BaianaSystem em São Paulo

Parece que eles vieram para ressignificar a cidade. Acho importante escrever isso, não só porque senti, mas também porque parece histórico. Desculpe-me as comparações, mas tem um quê de “Sampa” – a música – o acontecimento de sábado, pós carnaval. BaianaSystem ensina a gente a respirar. E saber: alguma coisa acontece no meu coração.

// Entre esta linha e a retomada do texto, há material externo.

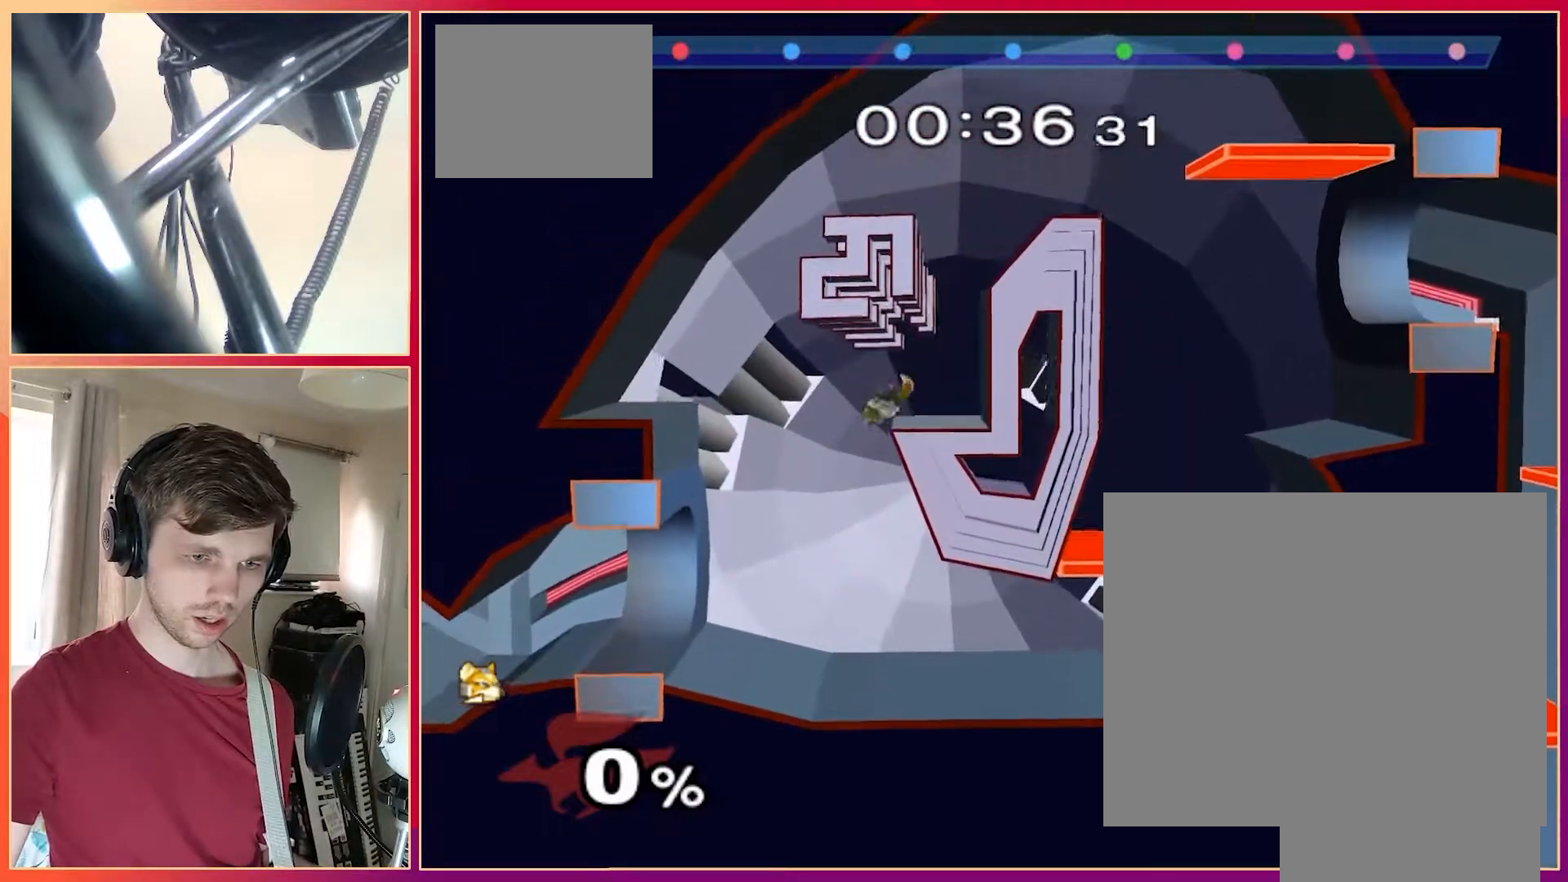
{"dt_ms": 500, "buttons": [], "left_stick": "center", "events": []}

Música feita de céu, foi o que Russo Passapusso falou assim que começaram. De baixo, onde a terra é tão próxima, me pergunto de onde sai som de um céu que mal se vê? É fé de gente que faz e canta. É confiar que a gente pode respirar fundo, porque vai encontrar ar – não tem outro jeito. E se o corpo não dá conta, tem as rodas de amor.

Não sei quem foi que escutou a gente, mas pareceu muito bem afinado: precisávamos. Desse pulo para começar diferente. Dessa união de gente que não tem melhor que o outro. Dessa necessidade de juntar corpos pra sentir que sente. Desse grito de dignidade que é falado com harmonia. Dessa mistura de cores e gostos.

Achei que São Paulo não estaria preparado para Baiana. Coitada de mim. É nosso e sem fronteiras. Porque de cidade, coração e gente eles entendem. Movem, transformam, respiram. Torna o invisível em experiência. A terapia, em decibéis. Te olha no olho e diz: “o que sara tua ferida?”. E pra quem se dispõe, já sarou.